NY Port Authority Police Make Over $300,000 A Year Thanks To "Overtime Bonanza"

Chris | InformationLiberation
Dec. 27, 2014

New York State police working for the Port Authority are making in excess of $300,000 a year thanks to endless indulgence in an "overtime bonanza."

From The Record:
Three years after New York State issued a scathing report criticizing what it characterized as excessive overtime at the Port Authority, 131 of the agency’s employees worked so much overtime in the first nine months of this year that they already more than doubled their annual base salaries.

Thirteen agency police officers received more in salary, overtime and other payments in that period than did Executive Director Patrick Foye, whose annual salary is $289,000.

Most of the top overtime earners are police officers, including one who has been averaging an estimated 100 hours of work a week this year, including 60 hours of overtime. That is the equivalent of working more than 14 hours a day, seven days a week. The top 10 overtime earners are averaging an estimated 46 extra hours each week, a workload that experts say raises questions about efficiency and public safety, and is quite high even in a profession where significant overtime is routine.

[....] This year’s top overtime earner has been Officer Morris Cofield, who has a base salary of $90,000 but was paid $262,620 through September, almost $40,000 more than Foye got in the same period. His $172,579 in overtime earnings equal an estimated 59 extra hours of work a week.

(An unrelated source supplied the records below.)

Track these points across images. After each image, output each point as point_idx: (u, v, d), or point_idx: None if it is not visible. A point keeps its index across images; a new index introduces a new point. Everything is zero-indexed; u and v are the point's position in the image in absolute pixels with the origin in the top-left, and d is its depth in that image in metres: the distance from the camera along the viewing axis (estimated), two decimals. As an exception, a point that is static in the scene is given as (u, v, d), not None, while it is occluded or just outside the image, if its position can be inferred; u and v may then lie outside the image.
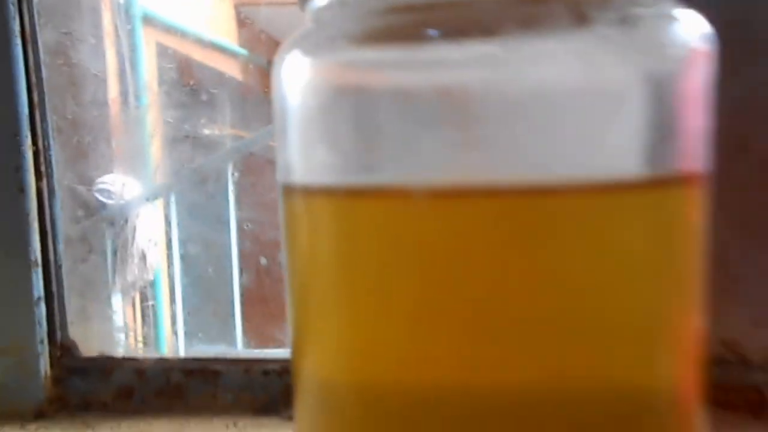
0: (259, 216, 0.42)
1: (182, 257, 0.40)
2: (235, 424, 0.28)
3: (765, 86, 0.25)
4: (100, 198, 0.32)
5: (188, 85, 0.43)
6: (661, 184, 0.14)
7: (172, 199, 0.41)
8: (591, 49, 0.11)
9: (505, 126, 0.13)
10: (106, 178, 0.32)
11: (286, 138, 0.15)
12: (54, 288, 0.29)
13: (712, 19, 0.18)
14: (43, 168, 0.29)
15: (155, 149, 0.38)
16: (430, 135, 0.13)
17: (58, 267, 0.29)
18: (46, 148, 0.29)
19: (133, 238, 0.34)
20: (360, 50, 0.14)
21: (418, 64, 0.13)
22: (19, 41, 0.28)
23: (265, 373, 0.29)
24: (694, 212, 0.14)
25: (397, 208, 0.13)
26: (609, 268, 0.14)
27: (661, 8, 0.13)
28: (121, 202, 0.34)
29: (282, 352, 0.30)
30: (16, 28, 0.27)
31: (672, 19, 0.13)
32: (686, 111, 0.13)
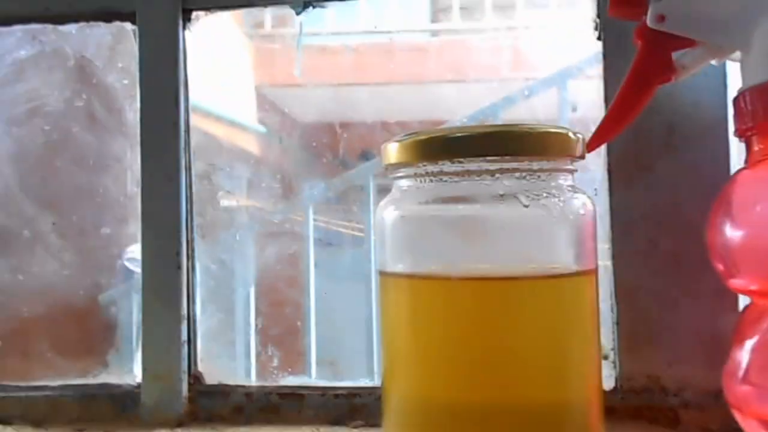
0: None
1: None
2: (317, 430, 0.40)
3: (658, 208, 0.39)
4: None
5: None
6: (581, 274, 0.28)
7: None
8: (525, 213, 0.25)
9: (494, 243, 0.26)
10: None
11: (384, 247, 0.28)
12: (192, 335, 0.42)
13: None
14: (190, 252, 0.43)
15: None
16: (455, 246, 0.27)
17: (195, 320, 0.43)
18: (193, 240, 0.43)
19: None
20: (421, 206, 0.28)
21: (451, 211, 0.27)
22: (184, 171, 0.42)
23: (336, 396, 0.41)
24: (593, 289, 0.28)
25: (441, 286, 0.27)
26: (551, 326, 0.26)
27: (566, 196, 0.27)
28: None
29: (347, 383, 0.42)
30: (183, 162, 0.42)
31: (572, 199, 0.27)
32: (586, 239, 0.27)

Last year, Andrew Kurpat, another officer with a base $90,000 salary, was the agency’s top-paid employee, with $330,856 of earnings, bolstered by $214,643 of overtime and other additional pay. He worked an estimated 56 overtime hours a week for the year. He was one of 11 officers to earn more than Foye’s annual salary in 2013, and one of eight to receive more than $300,000.
Your average security guard employed in the private sector is paid around $31,000 a year in the state of New York. These officers are bringing in ten times the salary of their private sector counterparts. While it's true these are the highest paid of the bunch, the base salary for a port authority officer starts at $32,361 and it's jacked up to an outrageous $90,000 after just five years of "service." That's three times more than those in the private sector as base pay, not including the insane overtime they're racking up.

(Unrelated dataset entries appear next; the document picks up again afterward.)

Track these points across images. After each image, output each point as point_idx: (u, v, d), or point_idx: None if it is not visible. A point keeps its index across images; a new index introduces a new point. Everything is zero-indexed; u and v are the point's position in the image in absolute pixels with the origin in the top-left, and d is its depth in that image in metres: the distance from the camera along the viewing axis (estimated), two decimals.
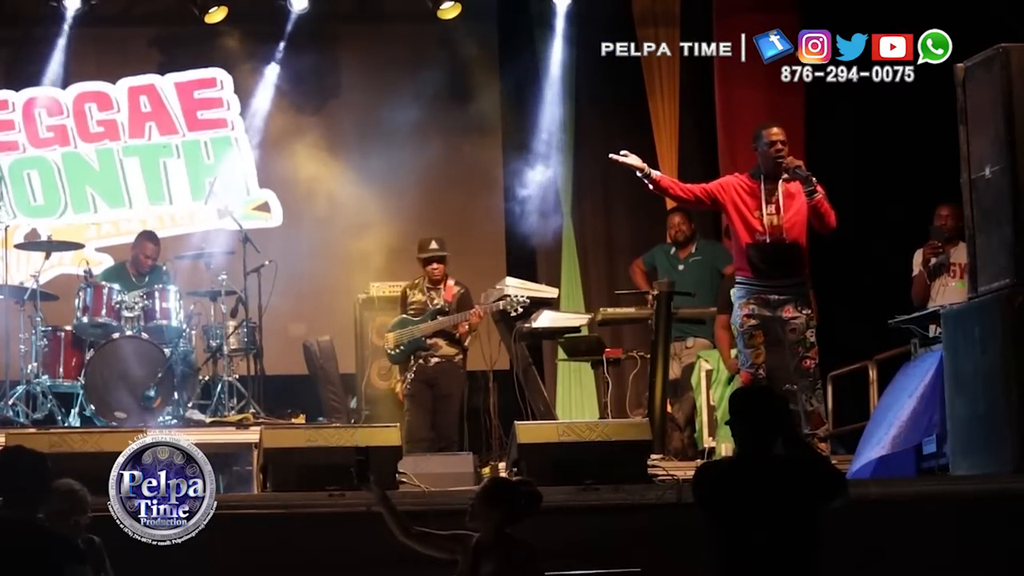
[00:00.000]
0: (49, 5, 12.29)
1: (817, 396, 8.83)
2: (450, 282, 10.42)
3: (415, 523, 6.34)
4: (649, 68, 12.77)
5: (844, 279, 11.26)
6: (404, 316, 10.37)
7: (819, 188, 8.86)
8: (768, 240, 8.80)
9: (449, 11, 12.62)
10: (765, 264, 8.84)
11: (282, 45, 12.47)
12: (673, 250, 11.21)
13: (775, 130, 8.96)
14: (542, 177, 12.68)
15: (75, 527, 6.25)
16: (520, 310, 10.24)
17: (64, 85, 12.58)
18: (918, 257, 9.96)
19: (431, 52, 12.67)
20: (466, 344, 10.37)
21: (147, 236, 11.48)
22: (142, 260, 11.32)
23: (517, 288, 10.51)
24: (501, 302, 10.26)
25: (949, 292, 9.53)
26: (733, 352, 9.92)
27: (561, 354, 11.34)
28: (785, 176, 8.84)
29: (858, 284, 11.43)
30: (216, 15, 12.44)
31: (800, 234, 8.82)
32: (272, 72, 12.52)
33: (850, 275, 11.39)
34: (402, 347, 10.22)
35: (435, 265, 10.38)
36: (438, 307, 10.26)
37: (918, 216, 10.46)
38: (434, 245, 10.39)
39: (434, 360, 10.16)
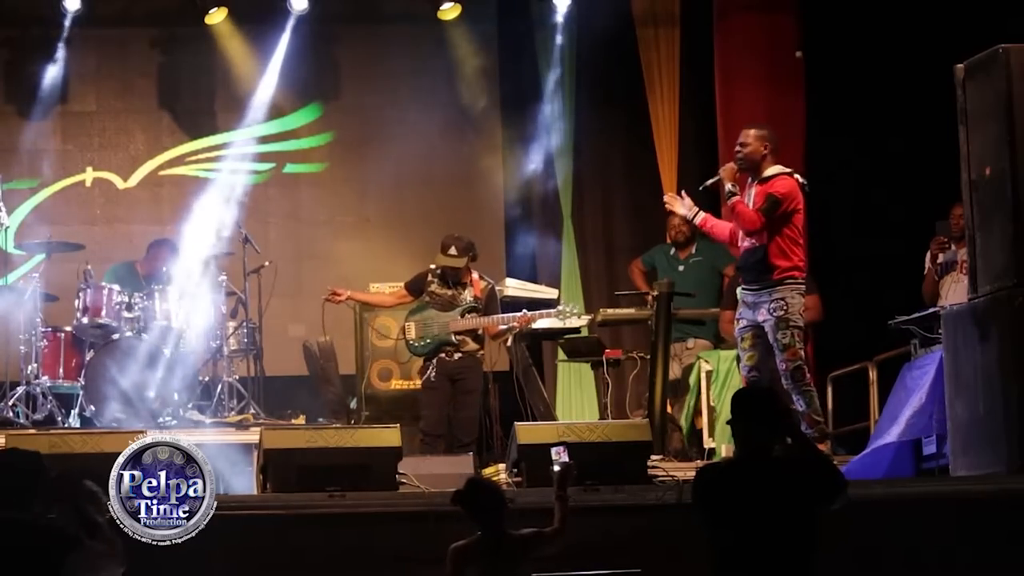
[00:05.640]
0: (49, 5, 12.30)
1: (805, 398, 8.75)
2: (474, 275, 10.07)
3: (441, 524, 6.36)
4: (649, 68, 12.77)
5: (844, 279, 11.27)
6: (428, 305, 9.97)
7: (776, 191, 8.72)
8: (742, 245, 8.82)
9: (449, 11, 12.62)
10: (740, 270, 8.95)
11: (282, 45, 12.46)
12: (673, 250, 11.20)
13: (744, 131, 8.93)
14: (542, 177, 12.69)
15: (96, 526, 6.23)
16: (569, 322, 10.17)
17: (64, 86, 12.60)
18: (929, 255, 9.97)
19: (431, 52, 12.67)
20: (494, 342, 10.21)
21: (169, 246, 11.41)
22: (158, 266, 11.28)
23: (517, 289, 10.49)
24: (555, 310, 10.14)
25: (959, 290, 9.47)
26: None
27: (561, 355, 11.34)
28: (759, 180, 8.80)
29: (858, 284, 11.43)
30: (216, 15, 12.45)
31: (764, 237, 8.72)
32: (272, 72, 12.51)
33: (850, 275, 11.39)
34: (428, 341, 9.93)
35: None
36: (471, 304, 9.96)
37: (918, 216, 10.47)
38: (452, 251, 9.89)
39: (458, 355, 9.90)
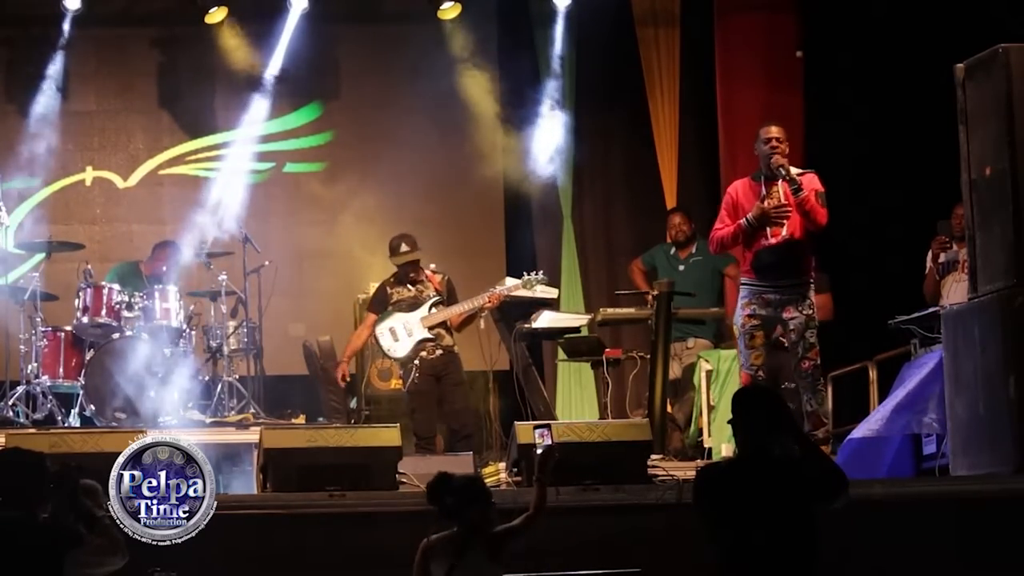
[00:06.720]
0: (49, 5, 12.29)
1: (818, 397, 8.81)
2: (427, 272, 10.20)
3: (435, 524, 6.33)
4: (649, 68, 12.77)
5: (844, 279, 11.26)
6: (393, 311, 10.08)
7: (819, 187, 8.85)
8: (768, 242, 8.79)
9: (449, 11, 12.61)
10: (766, 266, 8.85)
11: (282, 45, 12.45)
12: (673, 250, 11.20)
13: (772, 128, 8.96)
14: (542, 177, 12.69)
15: (94, 519, 6.24)
16: (538, 288, 10.17)
17: (64, 86, 12.60)
18: (930, 254, 9.96)
19: (431, 52, 12.66)
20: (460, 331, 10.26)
21: (174, 247, 11.41)
22: (160, 267, 11.28)
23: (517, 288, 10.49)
24: (520, 280, 10.16)
25: (961, 289, 9.46)
26: None
27: (561, 354, 11.34)
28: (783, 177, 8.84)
29: (858, 284, 11.43)
30: (216, 15, 12.44)
31: (802, 234, 8.79)
32: (272, 72, 12.50)
33: (850, 275, 11.38)
34: (404, 342, 9.95)
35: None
36: (436, 298, 10.05)
37: (918, 216, 10.46)
38: (405, 248, 10.07)
39: (438, 352, 9.97)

Public servants in theory are supposed to be "serving" the public, it used to be if you took a job with the government you get lower pay for the same job but have better job security, now you have better pay, better job security, and the people paying your salary make less than half what you do. This matches perfectly with the definition of a Kleptocracy.

As it's described on Wikipedia:
Kleptocracy, alternatively cleptocracy or kleptarchy, is a form of political and government corruption where the government exists to increase the personal wealth and political power of its officials and the ruling class at the expense of the wider population, often with pretense of honest service.
A study from 2007, which went widely ignored, showed your average taxpayer, including those making just $30,000 annually, when you add up every last tax they're paying have an average tax-rate of around %40. Feudal serfs only paid some %10-20 of their income to their "lord," meanwhile your average American is paying double.

How much longer can this lunacy continue?